The theft of the e-mails and their publication online - only weeks before the UN summit on global warming in Copenhagen - has been politically explosive, even if researchers say their content has no bearing on the principles of climate change itself.

There was further criticism following the revelation that the university had thrown out much of the raw temperature data on which some of its global warming research was based. The university said in a statement last week that the data, stored on paper and magnetic tape, were dumped in the 1980s.

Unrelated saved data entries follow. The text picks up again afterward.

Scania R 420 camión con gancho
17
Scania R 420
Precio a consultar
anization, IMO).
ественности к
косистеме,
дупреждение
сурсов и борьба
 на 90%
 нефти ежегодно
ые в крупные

The release of the data has prompted some lawmakers in Britain to warn that critics of climate change want to wreck any global agreement on reducing greenhouse gas emissions that could be achieved at the Dec. 7-18 UN climate change summit in Copenhagen.

Ed Miliband, Britain’s climate change secretary, yesterday called those challenging the mainstream scientific view on climate change irresponsible and dangerous. “We have to beware of the climate saboteurs, the people who want to say this is somehow in doubt and want to cast aspersions on the whole process,’’ Miliband told reporters.

Republicans in the US House have grilled government scientists on the leaked e-mails, with Representative James Sensenbrenner of Wisconsin saying the world needs to reexamine experts’ claims.

Scientists called before the House’s climate change committee said the e-mails don’t change the fact the earth is warming. “The e-mails do nothing to undermine the very strong scientific consensus,’’ said the National Oceanic and Atmospheric Administration’s Jane Lubchenco.